__THE TASK__
Can you copy out, word for word, every line of the records below from the one containing "Sie möchten diese Ausgabe von" to the one containing "weiterleiten.", both of those lines included?

■ ■ ■ ■

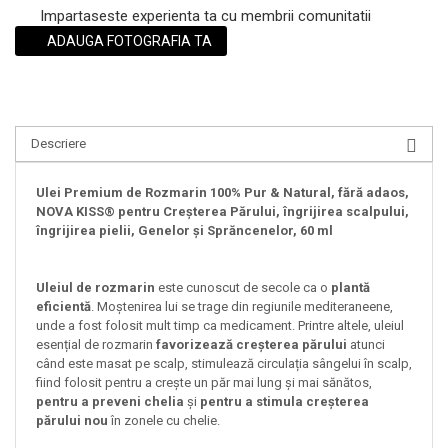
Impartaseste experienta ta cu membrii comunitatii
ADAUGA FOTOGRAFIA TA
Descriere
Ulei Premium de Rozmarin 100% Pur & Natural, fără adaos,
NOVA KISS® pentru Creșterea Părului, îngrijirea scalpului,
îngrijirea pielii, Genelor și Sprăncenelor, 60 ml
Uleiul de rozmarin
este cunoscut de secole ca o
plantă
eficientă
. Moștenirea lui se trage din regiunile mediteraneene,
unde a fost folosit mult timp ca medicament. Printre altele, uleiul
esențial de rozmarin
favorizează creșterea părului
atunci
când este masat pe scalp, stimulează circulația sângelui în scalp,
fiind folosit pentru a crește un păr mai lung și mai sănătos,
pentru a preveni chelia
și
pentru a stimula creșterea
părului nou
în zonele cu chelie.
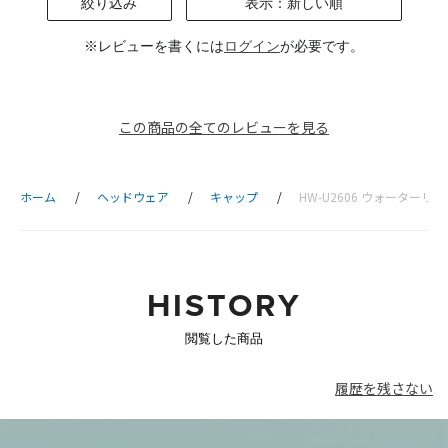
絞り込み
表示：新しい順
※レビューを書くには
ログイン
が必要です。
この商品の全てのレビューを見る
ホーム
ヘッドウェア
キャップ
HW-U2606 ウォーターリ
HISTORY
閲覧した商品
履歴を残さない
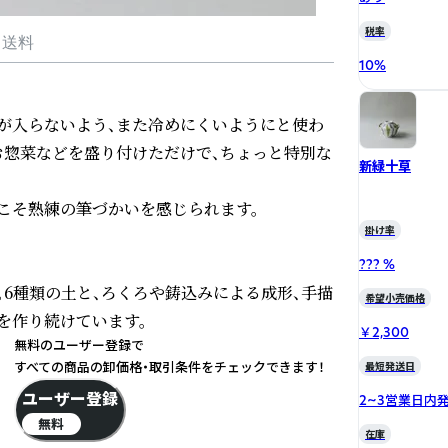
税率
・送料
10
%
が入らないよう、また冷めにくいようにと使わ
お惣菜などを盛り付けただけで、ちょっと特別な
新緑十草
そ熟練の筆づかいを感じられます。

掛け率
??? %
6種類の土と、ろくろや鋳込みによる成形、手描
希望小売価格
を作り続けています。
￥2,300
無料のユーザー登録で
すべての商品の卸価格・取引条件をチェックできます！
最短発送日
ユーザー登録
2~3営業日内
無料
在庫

■ ■ ■ ■

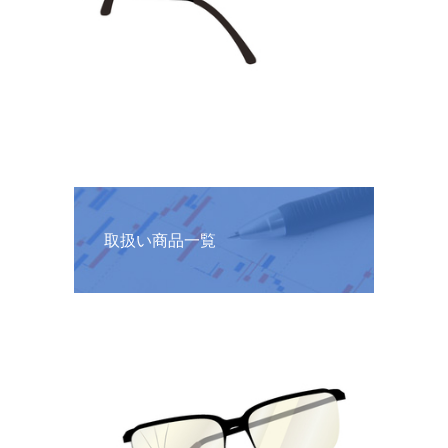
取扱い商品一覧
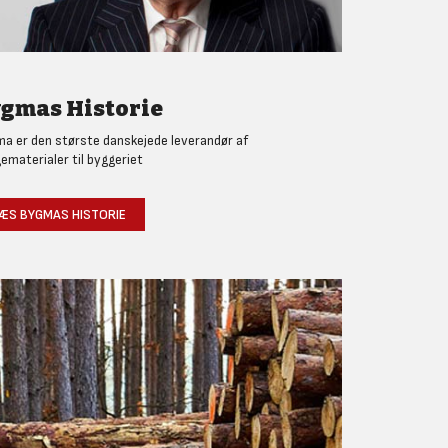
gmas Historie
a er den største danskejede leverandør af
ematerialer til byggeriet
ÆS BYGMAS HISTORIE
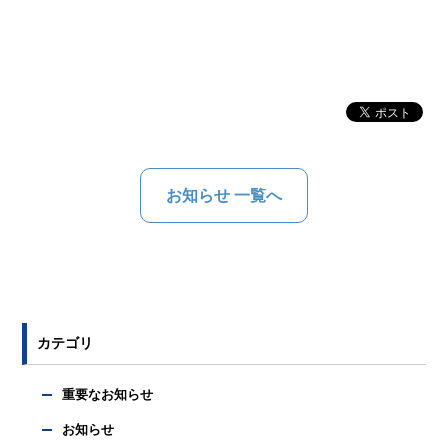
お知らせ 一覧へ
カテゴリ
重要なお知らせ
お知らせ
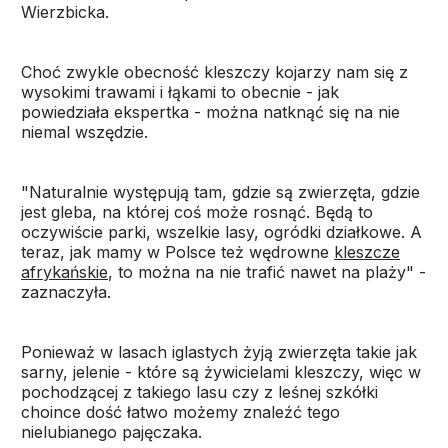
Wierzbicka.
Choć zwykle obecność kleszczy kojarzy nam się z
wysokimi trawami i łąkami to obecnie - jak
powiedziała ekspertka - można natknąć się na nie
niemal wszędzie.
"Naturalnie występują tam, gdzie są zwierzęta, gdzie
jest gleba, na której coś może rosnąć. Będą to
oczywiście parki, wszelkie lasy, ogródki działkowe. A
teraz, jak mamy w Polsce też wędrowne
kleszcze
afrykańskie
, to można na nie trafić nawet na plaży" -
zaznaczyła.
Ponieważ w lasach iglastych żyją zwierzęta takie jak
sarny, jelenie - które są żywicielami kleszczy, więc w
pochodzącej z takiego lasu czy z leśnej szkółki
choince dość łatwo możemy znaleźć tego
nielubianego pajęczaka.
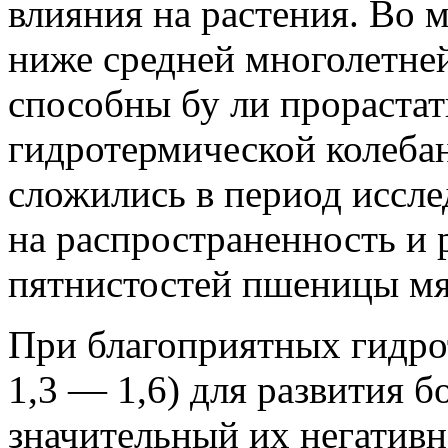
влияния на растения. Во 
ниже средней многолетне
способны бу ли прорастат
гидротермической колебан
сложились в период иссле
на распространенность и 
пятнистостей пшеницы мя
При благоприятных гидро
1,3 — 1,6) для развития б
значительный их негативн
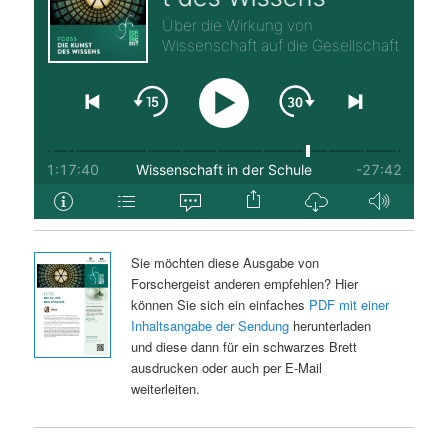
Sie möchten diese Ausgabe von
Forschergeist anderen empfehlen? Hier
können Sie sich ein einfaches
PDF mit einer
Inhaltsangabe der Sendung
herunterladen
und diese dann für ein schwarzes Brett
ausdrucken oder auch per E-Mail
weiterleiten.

■ ■ ■ ■

__ANSWER FOR THE TASK__
Sie möchten diese Ausgabe von
Forschergeist anderen empfehlen? Hier
können Sie sich ein einfaches
PDF mit einer
Inhaltsangabe der Sendung
herunterladen
und diese dann für ein schwarzes Brett
ausdrucken oder auch per E-Mail
weiterleiten.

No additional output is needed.